Xavier Velasco
Cada vez que a la musa le da por esfumarse sin más explicación, conviene oír a quienes consideran que las musas están sobrevaluadas. Se las espera con místicas ansias, se las recibe con virtual beatitud, se las perdona con cristiana resignación porque después de tanto haberse hecho soñar no son capaces de llevar a cabo una sola tarea práctica. Puede uno morirse de hambre, pena o frío en su impasible presencia, que no habrán de mover un dedo para impedirlo. Son, como los pegasos y los unicornios, esencialmente una especie ingrata y voluble, frente a la cual un gato parecería un perro. Cree uno saber, de muy torpe antemano, todo el bien que la musa le hará a su trabajo, por eso está dispuesto a pagar cualquier precio por retenerla, como a un enervante injertado en combustible. Pues por pagarme el vicio que aquí a diario despliego sería capaz de endeudar de por vida a mis tataranietos y vender a los suyos como esclavos en Júpiter, y las musas lo saben tan de cierto que pueden elevar sus honorarios astronómicamente sin tener que sentarse a negociar. ¿Existe condición negociadora más favorable ante un cliente supersticioso que la de presentarse como talismán?
Las musas son sensibles a los rituales. Igual que sus clientes, creen poco o nada en las casualidades y lo atribuyen todo a las coincidencias. ¿O es acaso casual que estas líneas ocurran precisamente durante un plenilunio, cuando más y mejor le brincotea a uno el animal interno? Momento ideal, por cierto, para tomar al toro por los cuernos y enseñarle a esa vampiresa intrusa quién hace aquí bailar al murciélago. Si a la musa le crecen los colmillos en una noche así, uno tiene de pronto las manos peludas y el hocico babeando para responderle. ¿Qué quiere Vampirella? ¿Mi hemoglobina? Ni siquiera enterrándome un colmillo en la yugular y el otro en la carótida conseguiría mi musa persuadirme de esa fruslería. La sangre que ella busca, etérea al fin, no es otra que mi fe, que al cabo es la moneda corriente de la ficción. Con tal de conseguir la fe de quien me lee soy capaz de saltarle al cuello, encajarle completa mi sed de quimera y esperar que la suya no sea menos ansiosa. Puedo hacerme abismal, y hasta normal; puedo si es necesario confesar la verdad a grito pelado, pero no sin el tanque repleto de una fe francamente fanática. Necesito creer en lo invisible por encima de lo palpable, y para eso las musas son de gran ayuda. “Por algo habrá llegado”, supone uno, y así construye un puente entre su arribo y el mundo imaginario donde vive, con apenas un poco de interés por el resto.

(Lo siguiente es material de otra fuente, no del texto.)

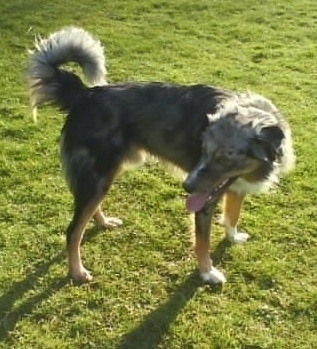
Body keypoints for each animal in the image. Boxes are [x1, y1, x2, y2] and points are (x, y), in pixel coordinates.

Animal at [26, 27, 294, 282]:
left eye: (225, 156)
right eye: (203, 149)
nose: (187, 186)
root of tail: (85, 94)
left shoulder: (235, 188)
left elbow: (232, 216)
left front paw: (233, 237)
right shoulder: (205, 202)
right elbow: (203, 241)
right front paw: (207, 272)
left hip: (104, 175)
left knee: (88, 212)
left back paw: (103, 222)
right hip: (98, 175)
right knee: (73, 230)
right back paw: (77, 272)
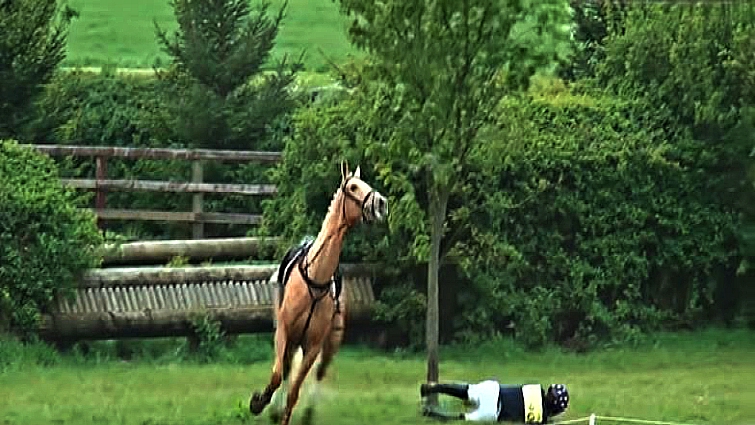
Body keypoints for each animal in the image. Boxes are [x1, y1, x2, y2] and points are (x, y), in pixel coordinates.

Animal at [249, 161, 389, 425]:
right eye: (353, 186)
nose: (382, 203)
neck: (315, 278)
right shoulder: (284, 332)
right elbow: (277, 375)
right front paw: (258, 402)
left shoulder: (313, 346)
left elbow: (294, 391)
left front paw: (284, 414)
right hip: (293, 340)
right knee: (286, 369)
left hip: (332, 340)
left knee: (318, 373)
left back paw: (306, 414)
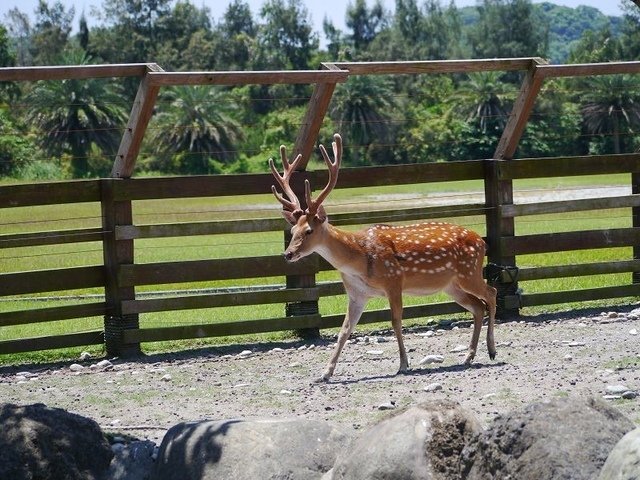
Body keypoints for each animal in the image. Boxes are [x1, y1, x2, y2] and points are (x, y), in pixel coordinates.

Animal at [268, 134, 498, 382]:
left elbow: (396, 321)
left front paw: (404, 364)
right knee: (477, 306)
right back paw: (469, 356)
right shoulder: (356, 293)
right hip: (451, 285)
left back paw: (492, 350)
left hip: (469, 271)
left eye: (309, 231)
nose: (288, 254)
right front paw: (325, 373)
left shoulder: (394, 280)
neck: (359, 261)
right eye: (293, 231)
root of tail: (482, 240)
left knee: (491, 293)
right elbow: (344, 329)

Durante un plenilunio no se es supersticioso impunemente. Se da por hecho, aparte, que toda esa energía selenita no hará menos que exacerbar la vena licantrópica y afilar los colmillos del interesado. Situación que comparto con Boris y Don Vittorio, los dogos pirenáicos cazadores de lobos que cohabitan conmigo y ahora mismo hacen dueto de aullidos en el jardín, mientras yo aquí resisto con mediano decoro la tentación de unírmeles. Por eso al fin sigo elevando el volumen de la música, de modo que la voz de Nina Simone termine de extender la madrugada como se extiende un cheque por todo el crédito del mundo. Y eso es de lo que estamos borrachos ella y yo, nos bañamos en crédito uno al otro, aun (y con más ganas) a costillas del público descrédito. Pero un momento, Boris, Vittorio, Afrodita donde quiera que estés: ¿qué estoy haciendo aquí tratando de explicarlo, si el puro piano atrás de la canción lo relata con lujo de crucifixiones? Wild is the Wind, se llama, y si la canta Nina Simone soy capaz de creer en cualquier cosa, incluso en que la musa volverá con el alba. No para darme ideas, ni ayuda, ni consuelo, sino su puro crédito. Necesito que venga y me diga que cree, no me importa que el resto sean mentiras. Y si hemos de creer el uno en el otro, contra todas las leyes de la realidad, ¿ya que de raro tiene aullar por su retorno?
Anda, Afrodita, ven. Ya no aguanto las ganas de sobrevaluarte. (Siguen aullidos.)